When Andrew Jackson Caldwell built his family’s new home in 1847, he knew he wanted something distinctive, not simple like most homes, and so he decided upon an eight-sided design. Completed in 1859, Octagon Hall became a landmark in the area and served both as the family home and plantation office.
During the Civil War, Caldwell sympathized with the Confederacy, for whom his brother fought as a Colonel. As Confederate forces evacuated Bowling Green on February 13, 1862, they spent the first night at Octagon Hall, with several thousand troops camping on the land and officers staying in the house. When Union forces camped there a couple of days later, they terrorized the family, slaughtering their animals and throwing their carcasses down the wells, eating and stealing food, and threatening to burn the house.
While Franklin was occupied by Union forces, Caldwell remained faithful to the Confederate cause, and it was widely known that any rebel soldier who could make it to his farm would find food, shelter and medical care. Of course, this also brought Union patrols around for frequent checks and raids.
It is known that at least two Confederate soldiers died on the property during this time, one of them in Octagon Hall itself.
The home remained in the Caldwell family until 1918, when Andrew’s widow, Harriet, sold it to Dr. Miles Williams, an osteopath relocating from Nashville. Octagon Hall remained Dr. Williams home and office until his death in 1954, at which time it became a rental property.
The Octagon Hall Foundation was formed in 2001, at which time the property was purchased. The Foundation remains committed to the renovation and preservation of the only eight-sided house in Kentucky.

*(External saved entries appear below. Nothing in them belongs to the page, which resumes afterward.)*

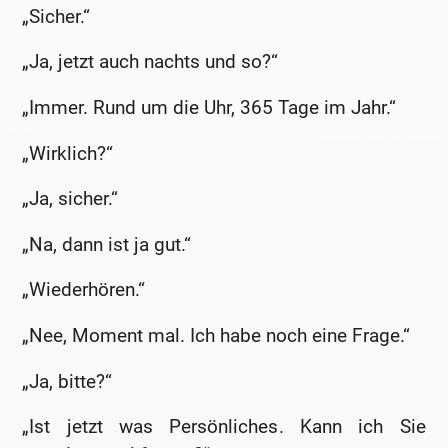
„Sicher.“
„Ja, jetzt auch nachts und so?“
„Immer. Rund um die Uhr, 365 Tage im Jahr.“
„Wirklich?“
„Ja, sicher.“
„Na, dann ist ja gut.“
„Wiederhören.“
„Nee, Moment mal. Ich habe noch eine Frage.“
„Ja, bitte?“
„Ist jetzt was Persönliches. Kann ich Sie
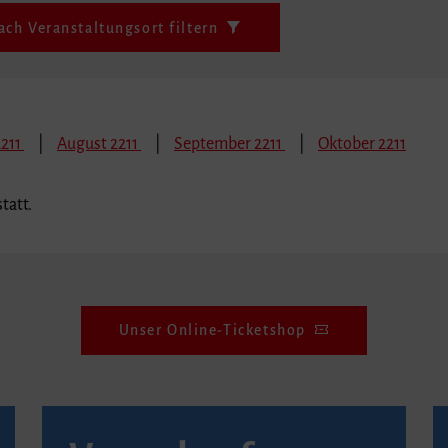
ach Veranstaltungsort filtern
2211
August 2211
September 2211
Oktober 2211
tatt.
Unser Online-Ticketshop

American Paranormal Society members visited Octagon Hall on a hot, muggy Saturday in June. After a warm greeting and informational tour by Billy Byrd, Executive Director of the foundation, the team started loading in their equipment. As the team leader set up base in the dining room, she distinctly heard a deep, male voice call out “Hey!” from behind her. Since the other two members of the advance team were both female and outside at the time, it was obvious this disembodied voice was paranormal in nature. Sadly, no recording equipment was in operation at this time.
After load in, the team took a short break in the dining room. Each member introduced herself to the spirits of the house, and the team sat around talking about current events. One member spoke of the fact that women are now governors, made reference to a Sarah Palin quote and then laughed, at the end of which both she and the team leader heard the same deep, male voice grunt, “hunh.”
After the break, the team went upstairs to take base photographs and set up equipment. Since Mr. Byrd had said that the beds were sometimes disturbed, all of the beds were photographed, straightened and then photographed again as a reference should anything occur.
After anEVP session was conducted in the nursery, one of the members entered the hospital room, alerting the team leader as she did in the event the covers on the unoccupied bed were mussed as she photographed various spots in the room. The team leader walked to the end of the bed to check it and found a very distinct handprint in the wool blanket folded at the foot. The team leader had witnessed the member enter the room, and she at no time was near the foot of the bed.
The handprint was photographed, the blanket was straightened, and the team attempted to recreate the handprint but couldn’t do so. The appropriate depth of the print could not be created without causing a major depression around it due to the feather mattress and bed construction. The handprint was also larger than any of the three women’s hands could produce.
The rest of the night had only small occurrences such as a door slam, a few noises and one member being touched. Possible EVPs are still being isolated and cleaned up. However the earlier activity definitely made the investigation worthwhile and led to the conclusion that Octagon Hall is probably haunted.